The Janissary Tree is a historical mystery novel set in Istanbul in 1836, written by Jason Goodwin. It is the first in the Yashim the Detective series, followed by The Snake Stone, The Bellini Card, An Evil Eye and The Baklava Club. The series features Yashim, an eunuch detective, who is resourceful and learned in both the Ottoman culture and that of the West, enjoys the trust of the Sultan and high officials, and prefers to live in a rather bohemian lodging outside the palace complex. The novel deals with the fictional aftermath of the Auspicious Event, the disbanding (and mass killing) of the Janissaries, once elite troops of the Ottoman Empire.

==Plot==
In June 1826, the Sultan Mahmud II violently disbands the Janissaries (an event now known as the Auspicious Incident), once elite troops of the Ottoman Empire but now an unruly military element beyond the control of the Sultan. Ten years later, the newly Westernized and modernized Ottoman Army which replaced the Janissaries are to perform a military exercise. Ten days before the event, four officers disappear; subsequently, one officer is found dead. The general entrusts Yashim the eunuch with solving the mystery. Meanwhile, the Sultan's newest concubine is murdered and the Sultan's mother's jewelry stolen. Yashim must simultaneously investigate three different cases.

The cases bring Yashim in and out of the palace, to various embassies, a mosque, and the alleyways and streets of Istanbul.
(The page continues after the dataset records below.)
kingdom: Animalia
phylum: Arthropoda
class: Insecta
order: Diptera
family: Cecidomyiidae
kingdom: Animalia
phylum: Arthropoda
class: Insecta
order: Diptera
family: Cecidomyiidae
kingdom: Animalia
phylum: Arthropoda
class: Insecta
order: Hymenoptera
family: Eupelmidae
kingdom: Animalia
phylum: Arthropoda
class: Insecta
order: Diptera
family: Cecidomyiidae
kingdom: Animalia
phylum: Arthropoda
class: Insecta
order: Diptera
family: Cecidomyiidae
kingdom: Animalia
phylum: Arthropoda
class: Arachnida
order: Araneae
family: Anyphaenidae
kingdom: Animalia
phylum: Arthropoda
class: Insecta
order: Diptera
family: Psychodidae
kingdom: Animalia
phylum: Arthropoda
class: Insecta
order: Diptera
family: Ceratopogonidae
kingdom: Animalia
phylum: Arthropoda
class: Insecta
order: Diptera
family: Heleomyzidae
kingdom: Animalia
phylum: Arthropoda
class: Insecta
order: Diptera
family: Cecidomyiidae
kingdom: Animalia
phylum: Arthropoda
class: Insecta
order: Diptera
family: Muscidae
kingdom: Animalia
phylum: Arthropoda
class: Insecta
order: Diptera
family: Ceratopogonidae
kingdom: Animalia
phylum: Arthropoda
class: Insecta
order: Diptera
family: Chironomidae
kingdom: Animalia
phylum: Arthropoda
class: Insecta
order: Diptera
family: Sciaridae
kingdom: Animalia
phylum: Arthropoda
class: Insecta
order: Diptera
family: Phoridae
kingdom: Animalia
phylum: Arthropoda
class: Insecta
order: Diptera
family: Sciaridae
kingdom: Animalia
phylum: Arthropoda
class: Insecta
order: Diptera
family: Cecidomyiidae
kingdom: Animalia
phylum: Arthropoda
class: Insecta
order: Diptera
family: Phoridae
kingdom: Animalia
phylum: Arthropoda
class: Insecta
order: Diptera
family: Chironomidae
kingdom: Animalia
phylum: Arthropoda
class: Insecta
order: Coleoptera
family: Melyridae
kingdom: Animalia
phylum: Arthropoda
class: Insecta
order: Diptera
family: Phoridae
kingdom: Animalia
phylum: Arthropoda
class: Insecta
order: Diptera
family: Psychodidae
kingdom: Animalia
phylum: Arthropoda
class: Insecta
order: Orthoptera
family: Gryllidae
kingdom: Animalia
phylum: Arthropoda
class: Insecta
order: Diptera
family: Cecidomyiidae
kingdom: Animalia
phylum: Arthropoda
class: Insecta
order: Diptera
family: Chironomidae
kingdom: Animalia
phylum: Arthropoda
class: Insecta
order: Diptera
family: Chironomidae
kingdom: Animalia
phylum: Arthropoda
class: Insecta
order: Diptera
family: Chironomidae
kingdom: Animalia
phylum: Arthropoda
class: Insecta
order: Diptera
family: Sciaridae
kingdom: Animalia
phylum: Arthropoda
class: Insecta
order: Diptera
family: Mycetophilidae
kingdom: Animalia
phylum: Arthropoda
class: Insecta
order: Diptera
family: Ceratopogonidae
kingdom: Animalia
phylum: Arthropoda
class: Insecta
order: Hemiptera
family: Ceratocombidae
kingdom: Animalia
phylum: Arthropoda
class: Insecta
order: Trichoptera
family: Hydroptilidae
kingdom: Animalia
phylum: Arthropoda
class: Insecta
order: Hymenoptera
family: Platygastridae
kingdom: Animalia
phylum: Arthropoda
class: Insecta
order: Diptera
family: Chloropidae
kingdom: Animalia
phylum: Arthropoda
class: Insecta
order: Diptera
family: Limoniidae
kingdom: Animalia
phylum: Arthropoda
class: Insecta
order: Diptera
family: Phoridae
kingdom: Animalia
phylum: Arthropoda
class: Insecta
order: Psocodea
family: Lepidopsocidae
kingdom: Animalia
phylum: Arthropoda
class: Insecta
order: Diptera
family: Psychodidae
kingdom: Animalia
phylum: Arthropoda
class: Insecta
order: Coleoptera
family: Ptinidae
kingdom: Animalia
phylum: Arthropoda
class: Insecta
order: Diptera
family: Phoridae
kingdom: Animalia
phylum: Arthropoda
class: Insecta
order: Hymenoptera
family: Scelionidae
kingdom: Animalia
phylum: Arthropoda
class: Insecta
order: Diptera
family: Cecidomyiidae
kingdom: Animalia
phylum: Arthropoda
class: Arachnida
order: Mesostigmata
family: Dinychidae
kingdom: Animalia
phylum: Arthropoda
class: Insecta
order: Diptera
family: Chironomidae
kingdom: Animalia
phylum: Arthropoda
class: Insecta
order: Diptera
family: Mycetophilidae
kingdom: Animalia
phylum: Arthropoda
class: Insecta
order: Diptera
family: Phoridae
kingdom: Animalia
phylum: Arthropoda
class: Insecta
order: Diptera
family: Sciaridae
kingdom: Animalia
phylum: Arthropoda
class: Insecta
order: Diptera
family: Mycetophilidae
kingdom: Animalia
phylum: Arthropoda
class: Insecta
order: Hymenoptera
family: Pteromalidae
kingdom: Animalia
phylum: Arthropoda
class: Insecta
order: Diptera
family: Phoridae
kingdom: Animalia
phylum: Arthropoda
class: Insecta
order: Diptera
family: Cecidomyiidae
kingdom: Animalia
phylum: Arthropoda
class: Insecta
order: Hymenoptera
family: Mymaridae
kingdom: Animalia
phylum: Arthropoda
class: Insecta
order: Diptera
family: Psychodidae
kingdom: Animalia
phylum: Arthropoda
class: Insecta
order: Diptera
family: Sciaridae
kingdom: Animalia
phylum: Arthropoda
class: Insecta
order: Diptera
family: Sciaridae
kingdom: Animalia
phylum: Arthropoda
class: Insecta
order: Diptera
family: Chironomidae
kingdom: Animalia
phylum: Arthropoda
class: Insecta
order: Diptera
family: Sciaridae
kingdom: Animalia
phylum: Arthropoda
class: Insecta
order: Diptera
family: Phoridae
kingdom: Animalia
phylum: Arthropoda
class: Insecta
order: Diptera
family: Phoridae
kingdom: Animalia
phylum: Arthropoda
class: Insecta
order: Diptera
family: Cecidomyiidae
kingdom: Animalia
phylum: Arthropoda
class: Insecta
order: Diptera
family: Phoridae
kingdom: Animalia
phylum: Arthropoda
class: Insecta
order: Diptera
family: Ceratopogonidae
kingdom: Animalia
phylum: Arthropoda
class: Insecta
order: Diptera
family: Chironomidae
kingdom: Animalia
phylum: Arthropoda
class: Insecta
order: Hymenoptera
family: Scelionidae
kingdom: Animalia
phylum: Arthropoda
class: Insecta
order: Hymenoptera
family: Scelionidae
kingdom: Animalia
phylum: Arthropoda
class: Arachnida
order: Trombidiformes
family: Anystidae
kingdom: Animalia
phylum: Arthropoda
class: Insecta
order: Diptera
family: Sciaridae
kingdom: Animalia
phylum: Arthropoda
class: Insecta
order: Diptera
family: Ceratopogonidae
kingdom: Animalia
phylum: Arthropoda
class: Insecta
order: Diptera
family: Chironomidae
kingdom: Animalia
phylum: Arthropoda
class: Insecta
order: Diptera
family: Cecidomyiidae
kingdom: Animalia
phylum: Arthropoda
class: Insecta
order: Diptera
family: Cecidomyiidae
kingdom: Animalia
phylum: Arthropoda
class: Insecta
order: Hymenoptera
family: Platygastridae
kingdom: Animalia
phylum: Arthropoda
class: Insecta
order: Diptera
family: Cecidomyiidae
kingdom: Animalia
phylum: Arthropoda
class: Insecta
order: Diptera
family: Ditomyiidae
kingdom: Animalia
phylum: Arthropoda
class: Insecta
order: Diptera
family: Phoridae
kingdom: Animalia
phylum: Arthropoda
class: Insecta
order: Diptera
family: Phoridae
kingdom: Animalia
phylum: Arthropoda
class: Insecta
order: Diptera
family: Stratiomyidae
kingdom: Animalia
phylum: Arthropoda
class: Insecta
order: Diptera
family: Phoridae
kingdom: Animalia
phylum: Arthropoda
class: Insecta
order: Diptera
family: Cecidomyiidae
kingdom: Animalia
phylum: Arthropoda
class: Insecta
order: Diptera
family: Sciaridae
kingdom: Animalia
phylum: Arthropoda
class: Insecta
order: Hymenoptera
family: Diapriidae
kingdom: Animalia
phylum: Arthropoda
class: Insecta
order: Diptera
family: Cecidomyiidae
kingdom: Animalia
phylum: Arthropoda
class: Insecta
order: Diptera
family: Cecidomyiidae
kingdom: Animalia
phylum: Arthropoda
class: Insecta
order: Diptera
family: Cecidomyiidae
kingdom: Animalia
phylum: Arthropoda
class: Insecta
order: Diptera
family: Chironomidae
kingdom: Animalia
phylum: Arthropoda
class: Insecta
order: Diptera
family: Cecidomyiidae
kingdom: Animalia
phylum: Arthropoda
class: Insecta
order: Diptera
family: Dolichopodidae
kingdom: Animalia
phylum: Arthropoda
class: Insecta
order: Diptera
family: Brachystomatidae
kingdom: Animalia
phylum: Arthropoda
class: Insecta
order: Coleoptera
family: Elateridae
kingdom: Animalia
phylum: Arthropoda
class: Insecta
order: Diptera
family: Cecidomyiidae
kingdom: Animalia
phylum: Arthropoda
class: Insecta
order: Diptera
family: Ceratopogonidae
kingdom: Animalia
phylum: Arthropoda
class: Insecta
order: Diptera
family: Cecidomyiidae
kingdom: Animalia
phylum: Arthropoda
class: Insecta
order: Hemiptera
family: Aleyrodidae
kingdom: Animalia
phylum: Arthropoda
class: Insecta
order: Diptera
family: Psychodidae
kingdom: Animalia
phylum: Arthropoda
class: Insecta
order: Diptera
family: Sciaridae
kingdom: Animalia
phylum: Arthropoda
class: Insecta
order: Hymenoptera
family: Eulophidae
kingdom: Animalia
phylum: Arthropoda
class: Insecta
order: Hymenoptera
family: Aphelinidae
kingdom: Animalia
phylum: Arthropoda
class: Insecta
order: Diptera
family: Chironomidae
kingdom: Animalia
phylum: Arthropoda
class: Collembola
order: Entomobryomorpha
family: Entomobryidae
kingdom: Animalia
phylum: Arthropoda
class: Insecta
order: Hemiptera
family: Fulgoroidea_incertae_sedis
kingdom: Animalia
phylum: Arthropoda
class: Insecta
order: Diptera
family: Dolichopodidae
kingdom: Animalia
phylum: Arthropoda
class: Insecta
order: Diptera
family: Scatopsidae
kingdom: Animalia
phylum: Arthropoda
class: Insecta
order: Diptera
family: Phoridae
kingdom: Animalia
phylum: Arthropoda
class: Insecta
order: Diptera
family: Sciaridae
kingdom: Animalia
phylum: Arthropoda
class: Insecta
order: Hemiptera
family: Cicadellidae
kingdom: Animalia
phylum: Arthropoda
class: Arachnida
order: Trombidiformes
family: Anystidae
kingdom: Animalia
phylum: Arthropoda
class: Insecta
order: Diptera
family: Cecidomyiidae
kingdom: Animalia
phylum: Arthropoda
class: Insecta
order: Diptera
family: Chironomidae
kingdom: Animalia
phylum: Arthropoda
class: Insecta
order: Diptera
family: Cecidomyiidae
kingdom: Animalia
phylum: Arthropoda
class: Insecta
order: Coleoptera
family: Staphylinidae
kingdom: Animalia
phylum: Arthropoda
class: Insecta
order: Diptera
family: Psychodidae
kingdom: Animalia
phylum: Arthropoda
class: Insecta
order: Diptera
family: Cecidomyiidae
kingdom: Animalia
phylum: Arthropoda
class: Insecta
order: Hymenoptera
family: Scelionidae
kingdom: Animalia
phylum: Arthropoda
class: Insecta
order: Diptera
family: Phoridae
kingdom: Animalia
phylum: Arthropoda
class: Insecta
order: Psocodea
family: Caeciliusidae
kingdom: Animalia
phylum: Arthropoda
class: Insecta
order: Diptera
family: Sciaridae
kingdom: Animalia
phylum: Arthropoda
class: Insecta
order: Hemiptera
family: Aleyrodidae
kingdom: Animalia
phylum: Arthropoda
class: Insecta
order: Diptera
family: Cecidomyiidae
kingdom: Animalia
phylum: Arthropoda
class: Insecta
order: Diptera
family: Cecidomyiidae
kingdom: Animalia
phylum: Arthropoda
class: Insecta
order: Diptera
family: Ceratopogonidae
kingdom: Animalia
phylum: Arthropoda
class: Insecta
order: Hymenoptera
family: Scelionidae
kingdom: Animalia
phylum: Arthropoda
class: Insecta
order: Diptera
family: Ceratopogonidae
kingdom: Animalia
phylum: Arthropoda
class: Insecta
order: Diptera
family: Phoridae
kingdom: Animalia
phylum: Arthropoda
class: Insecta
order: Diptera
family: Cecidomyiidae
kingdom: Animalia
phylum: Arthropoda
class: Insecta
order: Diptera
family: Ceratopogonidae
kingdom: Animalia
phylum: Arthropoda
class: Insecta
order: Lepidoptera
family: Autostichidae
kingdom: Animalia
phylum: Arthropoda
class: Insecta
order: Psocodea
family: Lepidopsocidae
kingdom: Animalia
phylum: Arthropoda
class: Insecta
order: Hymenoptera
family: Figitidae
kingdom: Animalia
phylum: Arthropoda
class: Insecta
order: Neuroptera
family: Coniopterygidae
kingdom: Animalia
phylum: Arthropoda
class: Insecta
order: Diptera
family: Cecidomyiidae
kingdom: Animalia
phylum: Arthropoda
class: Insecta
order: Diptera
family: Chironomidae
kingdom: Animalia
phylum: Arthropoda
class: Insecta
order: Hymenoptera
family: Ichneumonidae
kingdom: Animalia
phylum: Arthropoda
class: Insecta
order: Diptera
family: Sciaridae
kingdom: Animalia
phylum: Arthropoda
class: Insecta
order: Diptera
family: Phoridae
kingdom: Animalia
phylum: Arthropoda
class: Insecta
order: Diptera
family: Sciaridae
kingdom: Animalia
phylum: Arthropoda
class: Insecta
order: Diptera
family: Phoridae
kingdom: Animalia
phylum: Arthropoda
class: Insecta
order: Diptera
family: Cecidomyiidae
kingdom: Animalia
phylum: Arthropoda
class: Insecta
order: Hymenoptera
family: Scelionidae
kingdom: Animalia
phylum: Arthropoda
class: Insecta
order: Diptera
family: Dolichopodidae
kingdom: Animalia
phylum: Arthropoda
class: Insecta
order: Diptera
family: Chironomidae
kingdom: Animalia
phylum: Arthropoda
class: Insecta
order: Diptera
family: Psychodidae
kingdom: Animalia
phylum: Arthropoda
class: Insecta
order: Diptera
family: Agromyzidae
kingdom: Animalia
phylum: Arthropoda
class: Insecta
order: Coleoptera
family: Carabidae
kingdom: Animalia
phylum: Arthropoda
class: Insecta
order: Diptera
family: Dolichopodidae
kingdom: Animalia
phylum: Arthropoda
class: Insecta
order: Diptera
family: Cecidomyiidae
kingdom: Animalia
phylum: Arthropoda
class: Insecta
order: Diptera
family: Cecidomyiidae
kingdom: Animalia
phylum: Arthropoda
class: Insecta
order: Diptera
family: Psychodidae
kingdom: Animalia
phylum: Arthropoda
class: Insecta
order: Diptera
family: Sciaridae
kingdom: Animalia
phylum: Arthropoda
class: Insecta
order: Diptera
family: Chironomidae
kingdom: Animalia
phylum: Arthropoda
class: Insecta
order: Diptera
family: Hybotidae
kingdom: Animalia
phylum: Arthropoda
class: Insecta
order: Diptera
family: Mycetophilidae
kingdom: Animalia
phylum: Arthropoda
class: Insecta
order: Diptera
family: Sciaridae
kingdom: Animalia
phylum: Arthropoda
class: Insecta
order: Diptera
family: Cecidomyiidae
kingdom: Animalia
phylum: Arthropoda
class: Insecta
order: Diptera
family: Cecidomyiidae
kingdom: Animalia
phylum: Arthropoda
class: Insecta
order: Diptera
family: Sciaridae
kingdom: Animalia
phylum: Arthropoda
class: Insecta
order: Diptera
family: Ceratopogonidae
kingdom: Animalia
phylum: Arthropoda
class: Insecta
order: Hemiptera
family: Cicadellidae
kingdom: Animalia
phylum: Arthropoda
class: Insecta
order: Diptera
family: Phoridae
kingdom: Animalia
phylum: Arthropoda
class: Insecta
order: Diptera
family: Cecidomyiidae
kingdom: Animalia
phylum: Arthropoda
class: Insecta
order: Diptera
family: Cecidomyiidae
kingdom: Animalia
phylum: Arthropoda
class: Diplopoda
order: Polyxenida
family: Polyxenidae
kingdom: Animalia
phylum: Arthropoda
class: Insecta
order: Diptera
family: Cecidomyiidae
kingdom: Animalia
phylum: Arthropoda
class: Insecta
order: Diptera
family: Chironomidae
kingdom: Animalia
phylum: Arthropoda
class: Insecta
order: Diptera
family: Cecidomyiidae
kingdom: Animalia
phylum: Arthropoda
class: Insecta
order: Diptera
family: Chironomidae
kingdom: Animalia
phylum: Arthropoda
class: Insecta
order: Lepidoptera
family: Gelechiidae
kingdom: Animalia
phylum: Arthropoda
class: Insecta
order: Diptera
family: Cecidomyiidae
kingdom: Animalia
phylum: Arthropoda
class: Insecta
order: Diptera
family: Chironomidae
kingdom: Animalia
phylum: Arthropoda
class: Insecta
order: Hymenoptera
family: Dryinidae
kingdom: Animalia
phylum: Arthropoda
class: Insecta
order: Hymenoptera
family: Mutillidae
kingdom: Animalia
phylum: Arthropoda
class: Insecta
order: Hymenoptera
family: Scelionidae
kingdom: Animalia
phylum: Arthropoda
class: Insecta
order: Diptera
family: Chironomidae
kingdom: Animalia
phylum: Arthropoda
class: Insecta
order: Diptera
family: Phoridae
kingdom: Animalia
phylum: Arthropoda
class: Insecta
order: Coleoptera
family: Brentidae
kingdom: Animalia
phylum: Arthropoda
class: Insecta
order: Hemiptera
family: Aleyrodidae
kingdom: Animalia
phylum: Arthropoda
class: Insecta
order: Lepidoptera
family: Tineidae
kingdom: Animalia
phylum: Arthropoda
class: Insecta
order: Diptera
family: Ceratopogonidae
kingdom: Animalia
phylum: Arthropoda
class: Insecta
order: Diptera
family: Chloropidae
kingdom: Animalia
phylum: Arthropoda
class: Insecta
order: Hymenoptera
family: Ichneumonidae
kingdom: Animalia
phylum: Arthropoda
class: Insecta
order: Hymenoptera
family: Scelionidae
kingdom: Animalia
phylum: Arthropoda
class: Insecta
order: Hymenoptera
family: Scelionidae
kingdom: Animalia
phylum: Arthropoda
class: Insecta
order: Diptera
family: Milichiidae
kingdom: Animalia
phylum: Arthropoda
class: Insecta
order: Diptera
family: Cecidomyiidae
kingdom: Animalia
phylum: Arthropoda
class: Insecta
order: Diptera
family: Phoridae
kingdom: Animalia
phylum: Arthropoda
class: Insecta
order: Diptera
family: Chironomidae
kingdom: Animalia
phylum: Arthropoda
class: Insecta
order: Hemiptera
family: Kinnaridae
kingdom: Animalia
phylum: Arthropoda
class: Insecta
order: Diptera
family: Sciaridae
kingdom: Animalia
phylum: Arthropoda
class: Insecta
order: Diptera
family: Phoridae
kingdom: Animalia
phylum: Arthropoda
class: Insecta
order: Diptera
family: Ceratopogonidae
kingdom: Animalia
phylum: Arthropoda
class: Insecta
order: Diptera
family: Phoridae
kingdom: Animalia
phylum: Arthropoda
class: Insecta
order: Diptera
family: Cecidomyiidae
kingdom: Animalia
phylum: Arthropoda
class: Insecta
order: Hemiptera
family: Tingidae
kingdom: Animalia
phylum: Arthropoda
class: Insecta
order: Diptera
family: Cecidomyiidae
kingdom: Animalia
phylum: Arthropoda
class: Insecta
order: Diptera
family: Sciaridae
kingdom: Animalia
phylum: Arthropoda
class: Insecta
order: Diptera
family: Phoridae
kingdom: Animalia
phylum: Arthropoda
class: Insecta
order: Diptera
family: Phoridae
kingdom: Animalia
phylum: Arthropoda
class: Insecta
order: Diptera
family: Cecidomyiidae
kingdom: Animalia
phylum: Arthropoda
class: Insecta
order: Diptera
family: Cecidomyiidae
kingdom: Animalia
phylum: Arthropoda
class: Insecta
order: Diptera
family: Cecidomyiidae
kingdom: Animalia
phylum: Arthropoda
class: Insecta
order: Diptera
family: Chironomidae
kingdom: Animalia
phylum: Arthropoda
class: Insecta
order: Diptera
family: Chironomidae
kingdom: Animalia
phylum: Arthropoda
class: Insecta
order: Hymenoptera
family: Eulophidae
To solve the cases, Yashim employs the assistance of the Polish ambassador and the wife of the Russian ambassador. He discovers that the cases are related, and that they not only involve a plot for revenge by surviving Janissaries hidden somewhere but also the power struggle between the palace eunuchs and the military's extreme pursuit of democratization. In the end, Yashim, against all odds, succeeds in preventing several conspiracies.

== Recognition ==
The Janissary Tree won an Edgar Award for Best Novel 2007 and has been translated into over 40 languages.

== Reception ==
Publishers Weekly highly commended Goodwin for doing an incredible job of "evoking his chosen locale. While his sleuth's character may be less developed than some readers might wish, no doubt Yashim will emerge as a more rounded figure in future entries of what one hopes will be a long-running series."

On the other hand Kirkus reviewed the book as lacking of excitement due to Goodwin's lack of using the material he has such as "the secret lives of harem girls, the sorrow of eunuchs, sufic mysticism, the bustling metropolis of 19th-century Istanbul."